**WHAT YOU HAVE TO DO:** Swap each "Transcribe" in the material below for "Write out" and return the lines with nothing else changed.

[Collected data]
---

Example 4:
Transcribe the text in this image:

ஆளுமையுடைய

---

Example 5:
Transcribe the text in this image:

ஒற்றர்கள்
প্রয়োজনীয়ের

**SOLUTION TO THIS TASK:**
---

Example 4:
Write out the text in this image:

ஆளுமையுடைய

---

Example 5:
Write out the text in this image:

ஒற்றர்கள்
প্রয়োজনীয়ের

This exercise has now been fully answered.